Личное горе не допускало Батюшку до отрешенности от жизни; наоборот, связывало его с нею и делало его столь чутким к нашим страданиям. Нося свое горе, Батюшка верным, несменяемым стражем стоял у нашего и, зная по опыту, как тяжело до старости дожить не разгруженным, он так всемерно старался нас разгружать.
Впрочем, в своих разговорах Батюшка отмечал и другой источник. «От природы, — говорил он, — имею я очень жалостливое сердце». И действительно, всегда была поразительна степень его жалостливости. Стоило Батюшке вспомнить чье–либо горе, и независимо от того, к какому времени оно относится, Батюшка уже плакал, задыхался от волнения и судорожно хватался руками за грудь.
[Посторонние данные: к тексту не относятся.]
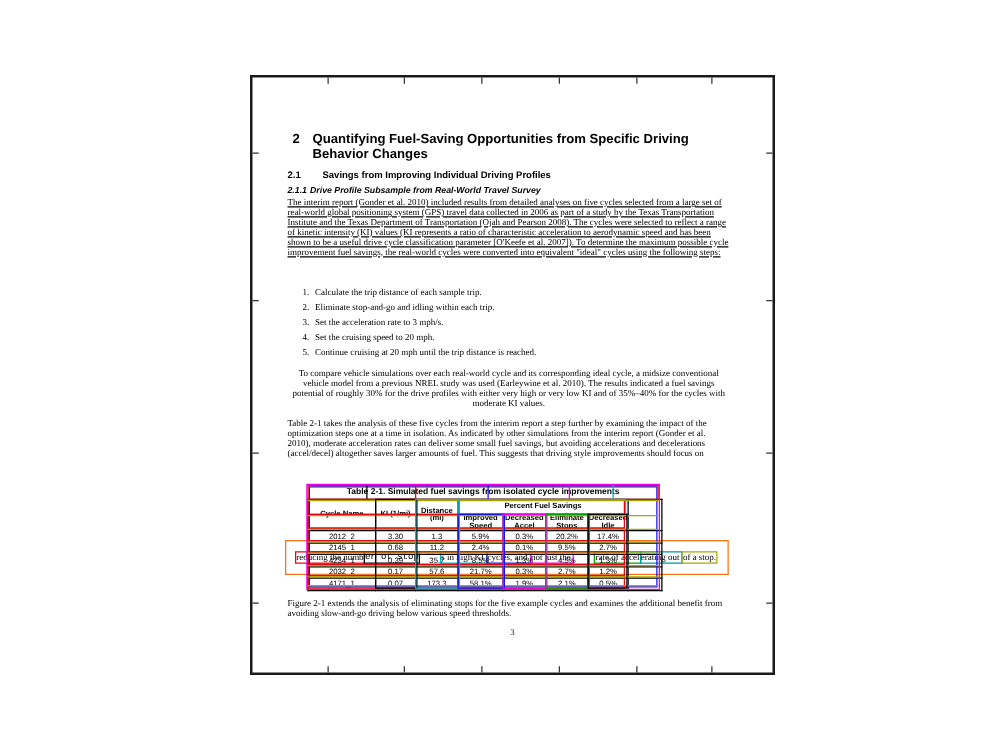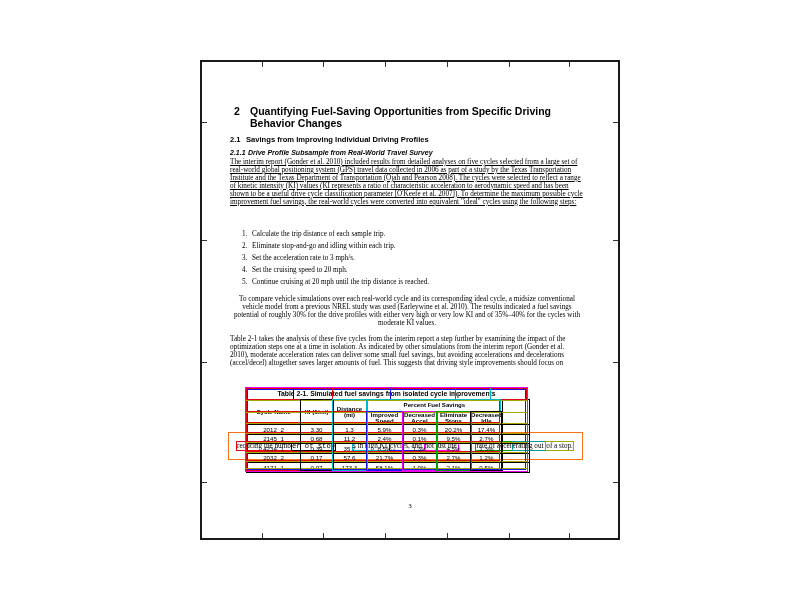--- a/index.html
+++ b/index.html
@@ -20,7 +20,7 @@
   .h1 .ttl{width:346px;}
   .h2{position:absolute;left:28px;top:73px;display:flex;
       font-family:"Liberation Sans",sans-serif;font-weight:bold;font-size:7.6px;}
-  .h2 .num{width:16px;flex:none;}
+  .h2 .num{width:28px;flex:none;}
   .h3{position:absolute;left:28px;top:87px;display:flex;
       font-family:"Liberation Sans",sans-serif;font-weight:bold;font-style:italic;font-size:7px;}
   .h3 .num{width:18px;flex:none;}

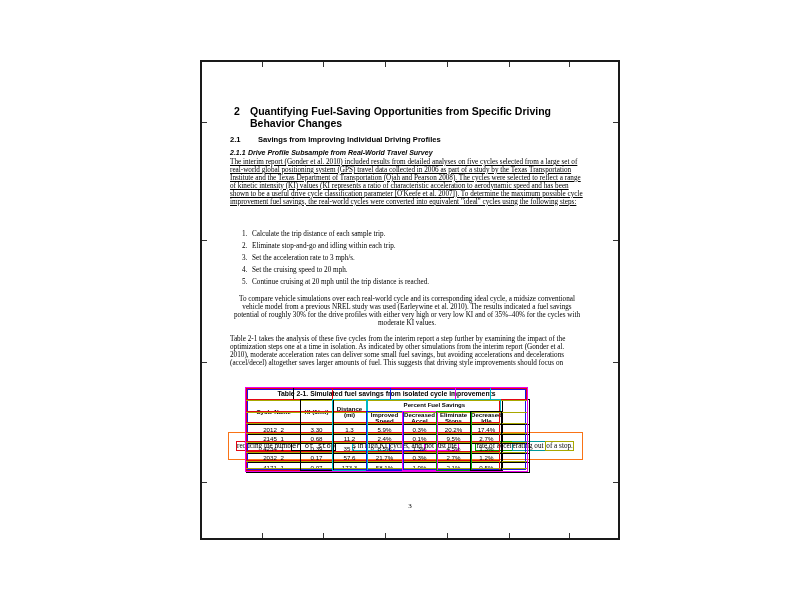--- a/index.html
+++ b/index.html
@@ -260,6 +260,7 @@
     <div class="vline" style="left:253px;top:326px;height:11px;border-left:1px solid #ee00ee;"></div>
     <div class="vline" style="left:288px;top:326px;height:11px;border-left:1px solid #00b7c3;"></div>
 
+    <div class="body-text" id="fig-para">Figure 2-1 extends the analysis of eliminating stops for the five example cycles and examines the additional benefit from avoiding slow-and-go driving below various speed thresholds.</div>
 
     <div class="page-num">3</div>
   </div>

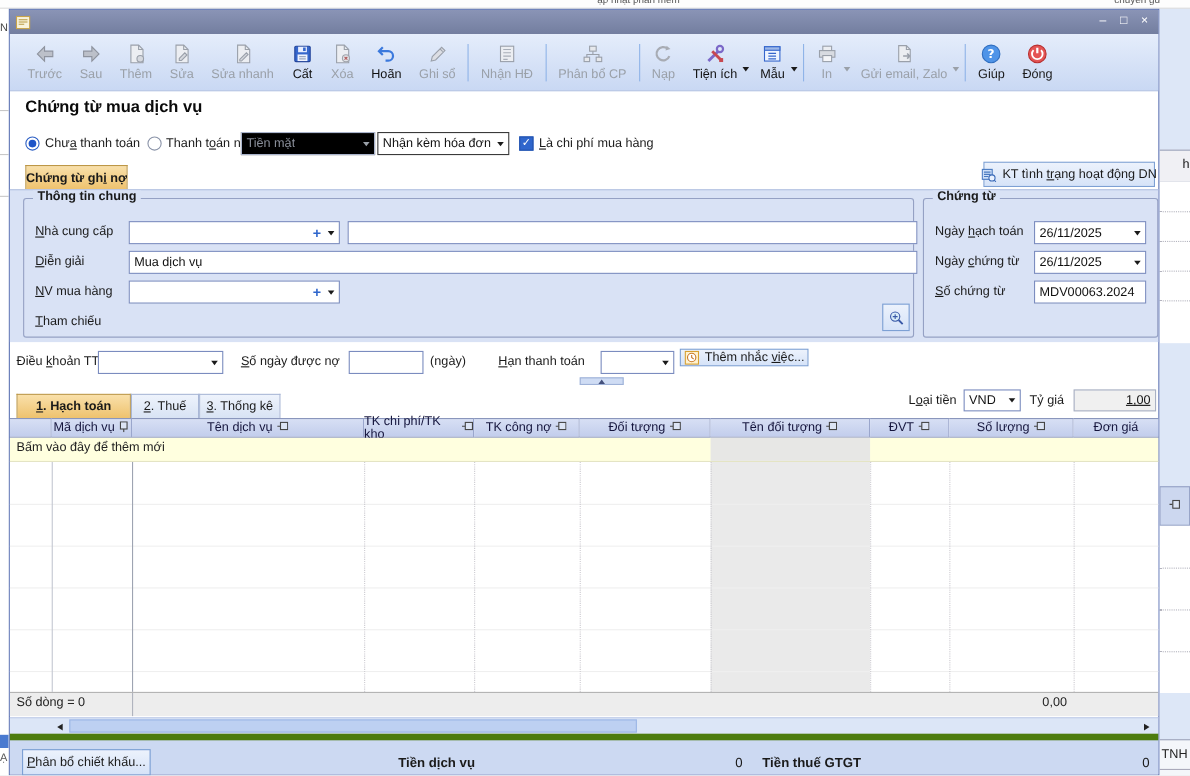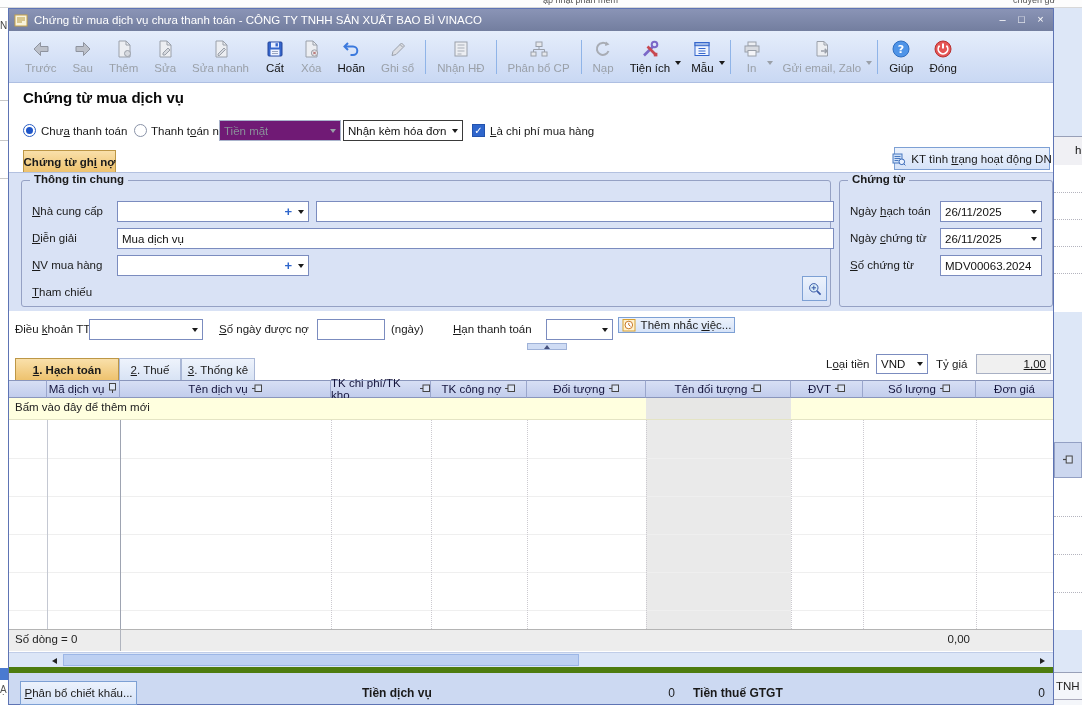--- a/index.html
+++ b/index.html
@@ -98,7 +98,6 @@
             <path d="M3 5h8M3 7h8M3 9h5" stroke="#b89a40" fill="none"></path>
           </svg>
         </span>
-      <span class="t nw">Chứng từ mua dịch vụ chưa thanh toán - CÔNG TY TNHH SẢN XUẤT BAO BÌ VINACO</span>
       <span style="flex:1"></span>
       <span class="wc">–</span>
       <span class="wc">□</span>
Нас — своих детей — Батюшка учил образом своим. Как можно учить жалостливой любви, не проявляя ее, и какие слова могут оказаться убедительнее самого примера. Он нас учил не доказательствам веры, а переживаниям ее; в частности, нас, священников, он приучал к переживаниям своего духовного чада до чуткости материнской любви; и нам, священникам, пришедшим к этому сану из мирян, он на живом примере себя самого показал, что наряду с [такими] великими мировыми явлениями, как народное хозяйство, народное государство, наука, печать и искусство, есть несоизмеримо более великое и безконечно более важное: перегруженное скорбями человеческое сердце. Он нам воочию показал эту величайшую мировую державу; больше того, сделал для нас возможным воспринять ее не в форме логического размышления, а в самом живом переживании ее.
Это непосредственное и столь исключительное стояние у скорбного человеческого сердца делало Батюшку плохим человеком порядка; он не был склонен видеть в ком–либо «язычника или мытаря», и поэтому сторониться его. Его расширенное сердце никого не отказывалось принимать, раз к нему приходили со скорбью, и он всех приходивших старался утешить, ободрить и отпустить с разгружающей ласкою; этим объясняется, что среди батюшкиных детей–священников оказались люди не твердые и тем не менее им не отвергнутые, этим объясняется и то недоумение, будто уклонение этих нетвердых совершалось с батюшкиного благословения. Сам Батюшка был строго верен традициям Православия, но у подходивших к нему он не спрашивал: како веруеши, а только, о чем скорбишь. Напротив, в случаях, когда Батюшка видел силы человека постоять за веру, он определенно и возлагал на такового подвиг исповедничества.